What you are asked to do: Please count the lines in the records below that contain the string "radius" and give only the number.
══ Supplied data
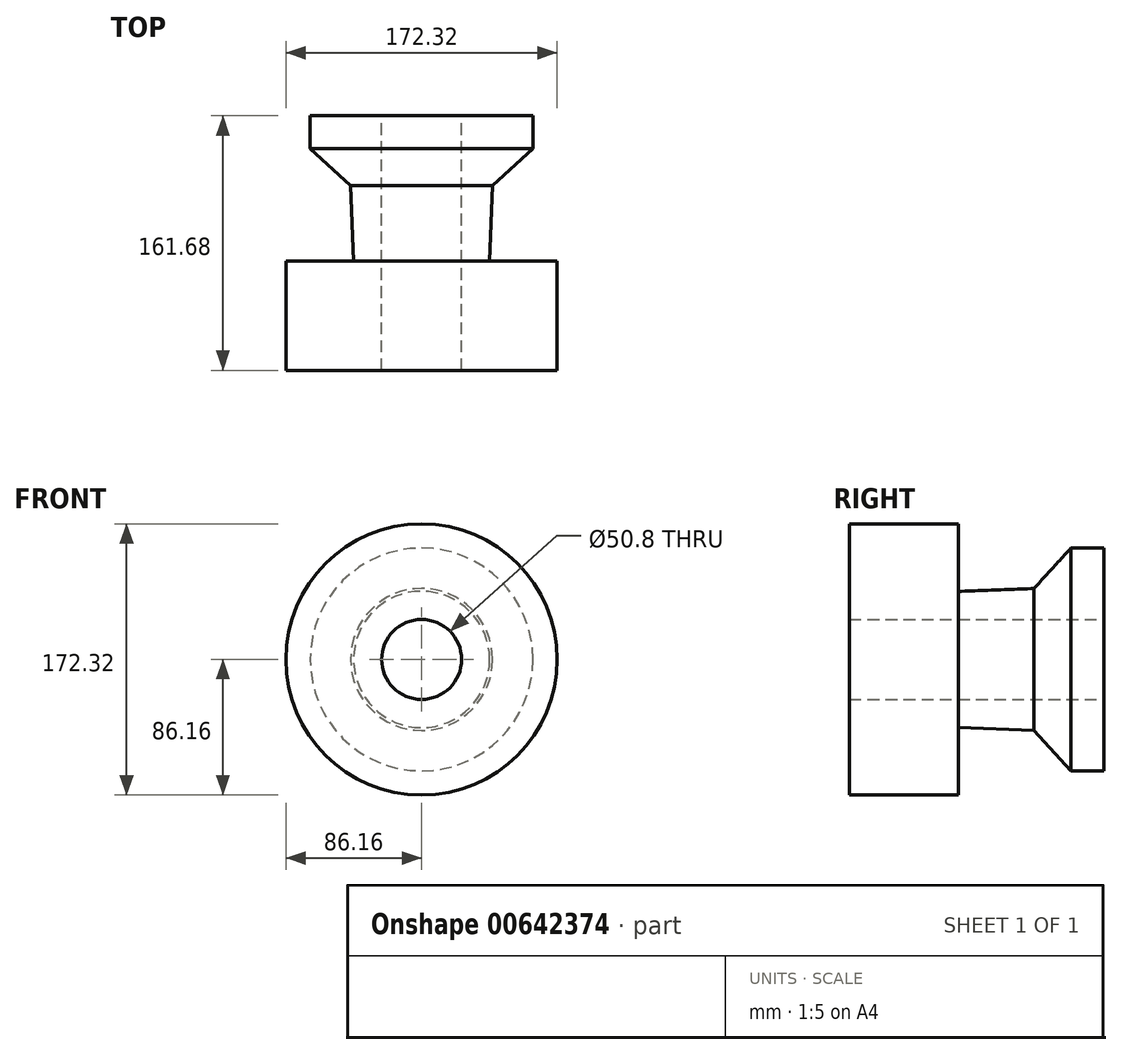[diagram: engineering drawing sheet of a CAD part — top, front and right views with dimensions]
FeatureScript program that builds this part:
════
══ Supplied data
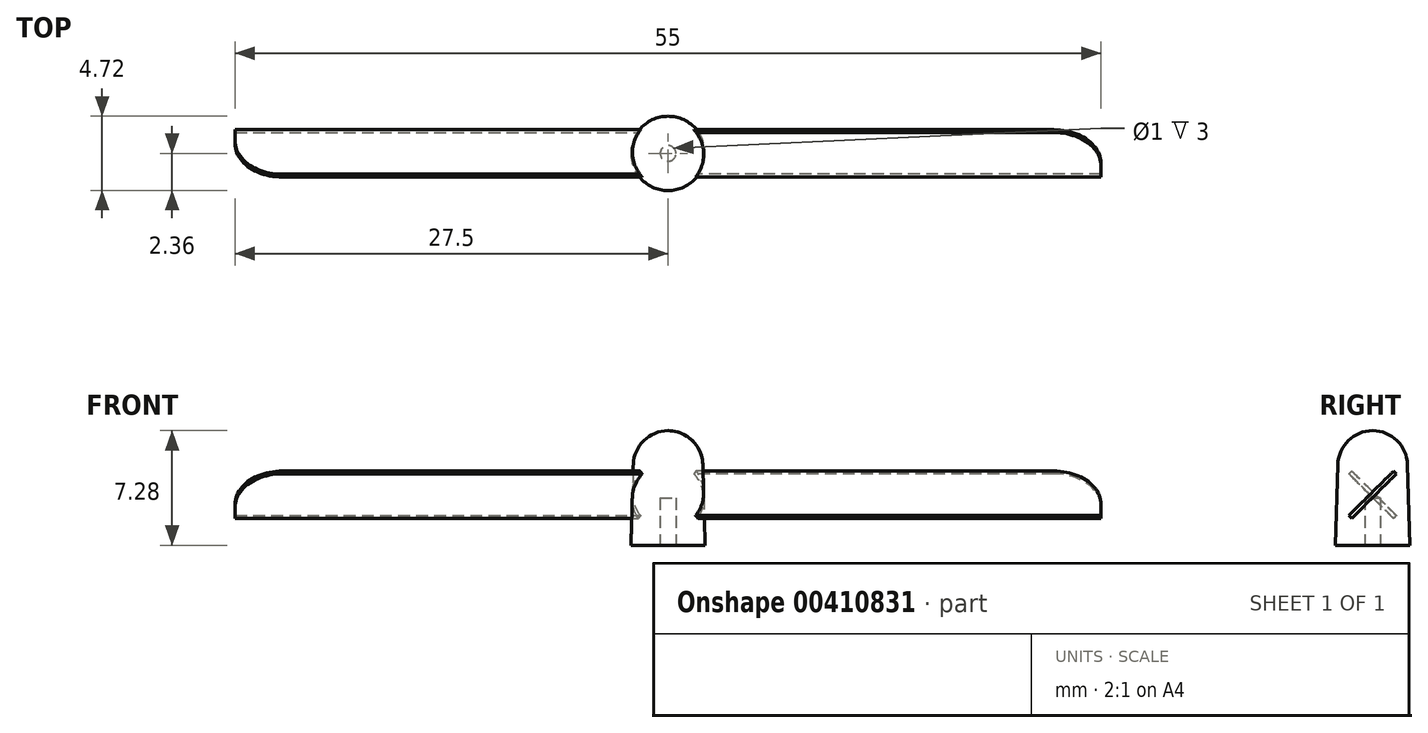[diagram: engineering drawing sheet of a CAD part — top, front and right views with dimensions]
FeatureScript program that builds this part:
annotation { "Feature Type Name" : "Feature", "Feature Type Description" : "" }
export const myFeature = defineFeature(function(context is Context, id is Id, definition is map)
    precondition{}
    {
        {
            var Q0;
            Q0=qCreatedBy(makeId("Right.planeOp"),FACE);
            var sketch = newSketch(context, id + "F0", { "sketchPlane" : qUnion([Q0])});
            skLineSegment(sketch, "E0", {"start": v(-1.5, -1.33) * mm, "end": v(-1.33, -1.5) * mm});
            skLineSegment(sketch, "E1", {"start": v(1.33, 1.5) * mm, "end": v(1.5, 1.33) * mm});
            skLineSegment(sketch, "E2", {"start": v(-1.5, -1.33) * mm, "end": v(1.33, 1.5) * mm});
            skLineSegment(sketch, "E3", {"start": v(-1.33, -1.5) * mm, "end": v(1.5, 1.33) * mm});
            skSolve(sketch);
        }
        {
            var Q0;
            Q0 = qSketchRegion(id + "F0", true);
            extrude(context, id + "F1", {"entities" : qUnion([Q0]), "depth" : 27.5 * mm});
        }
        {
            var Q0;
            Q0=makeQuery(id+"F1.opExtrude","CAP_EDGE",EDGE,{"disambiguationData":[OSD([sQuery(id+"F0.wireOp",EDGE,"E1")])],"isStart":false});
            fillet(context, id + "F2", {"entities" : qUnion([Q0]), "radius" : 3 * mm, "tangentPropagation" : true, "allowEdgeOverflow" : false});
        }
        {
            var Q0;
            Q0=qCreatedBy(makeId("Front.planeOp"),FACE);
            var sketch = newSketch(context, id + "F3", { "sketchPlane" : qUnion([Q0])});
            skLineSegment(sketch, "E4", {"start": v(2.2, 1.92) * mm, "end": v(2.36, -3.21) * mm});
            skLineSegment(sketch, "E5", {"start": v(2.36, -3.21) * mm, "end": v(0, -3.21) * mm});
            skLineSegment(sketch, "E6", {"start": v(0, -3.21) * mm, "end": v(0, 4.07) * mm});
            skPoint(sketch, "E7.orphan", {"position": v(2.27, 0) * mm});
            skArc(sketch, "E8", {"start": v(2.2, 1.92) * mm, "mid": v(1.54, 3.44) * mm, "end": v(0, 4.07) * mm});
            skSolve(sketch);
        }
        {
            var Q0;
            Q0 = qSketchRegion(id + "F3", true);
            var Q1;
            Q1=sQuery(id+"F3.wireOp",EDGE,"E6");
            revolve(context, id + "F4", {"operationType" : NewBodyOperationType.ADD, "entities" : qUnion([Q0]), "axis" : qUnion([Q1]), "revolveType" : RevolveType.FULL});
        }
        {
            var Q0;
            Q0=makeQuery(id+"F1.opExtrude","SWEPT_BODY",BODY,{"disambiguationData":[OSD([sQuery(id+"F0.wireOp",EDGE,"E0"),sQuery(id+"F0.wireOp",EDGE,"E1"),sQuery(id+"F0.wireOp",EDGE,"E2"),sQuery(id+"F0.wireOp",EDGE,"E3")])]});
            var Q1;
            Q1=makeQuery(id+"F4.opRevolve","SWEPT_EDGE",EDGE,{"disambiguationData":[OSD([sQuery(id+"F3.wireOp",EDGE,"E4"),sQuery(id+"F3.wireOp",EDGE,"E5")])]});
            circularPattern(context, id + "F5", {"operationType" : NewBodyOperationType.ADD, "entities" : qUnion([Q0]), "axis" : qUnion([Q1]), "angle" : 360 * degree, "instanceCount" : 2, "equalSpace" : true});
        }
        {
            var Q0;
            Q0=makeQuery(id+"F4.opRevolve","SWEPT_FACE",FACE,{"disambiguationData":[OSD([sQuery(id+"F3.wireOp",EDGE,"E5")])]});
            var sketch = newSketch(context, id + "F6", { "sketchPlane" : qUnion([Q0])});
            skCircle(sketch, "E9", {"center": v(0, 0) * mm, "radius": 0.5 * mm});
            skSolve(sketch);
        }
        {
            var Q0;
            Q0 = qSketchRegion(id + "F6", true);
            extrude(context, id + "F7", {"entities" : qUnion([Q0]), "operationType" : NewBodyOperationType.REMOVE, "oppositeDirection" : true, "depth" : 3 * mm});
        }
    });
════
Final result: 2